Prep 15 mins
Cook 26 mins
This is a fantastic light dessert - I do hope you enjoy them as much as we did - very light.
- 1 (450 g) package angel food cake mix
- 1 (113 g) packagejell-o instant vanilla pudding
- 1 (398 ml) can crushed pineapple in juice, undrained
- 1 cup Cool Whip, thawed
- 12 fresh strawberries, cut in half
- Heat oven to 350°F.
- Prepare cake batter as directed on package. Pour into 24 paper-lined muffin cups (Batter will nearly fill cups.) It is important to bake cupcakes immediately after filling muffin cups to prevent cupcakes from sticking to paper liners. Bake 26 minutes or until tops are light golden brown. Cool in pans 10 minutes, remove to wire rack. Cool completely.

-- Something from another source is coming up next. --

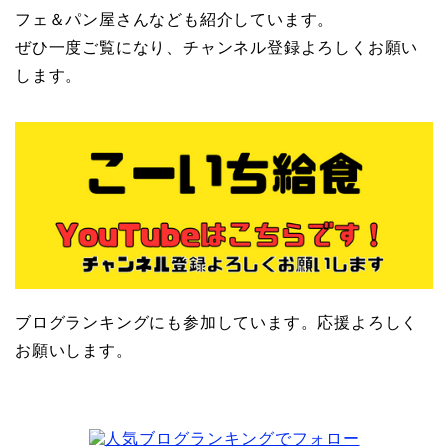
フェ＆パン屋さんなども紹介しています。
ぜひ一度ご覧になり、チャンネル登録よろしくお願い
します。
ブログランキングにも参加しています。応援よろしく
お願いします。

- Mix dry pudding mix and pineapple in a medium bowl. Gently stir in Cool Whip; spread on cupcakes.
- Top with berries.
- ANGEL LUSH FILLED CUPCAKES: Use a small knife to cut "x" in top of each cooled cupcake. Spoon 1 tablespoon Cool Whip top mixture into center of each cupcake. Frost top with remaining Cool Whip mixture.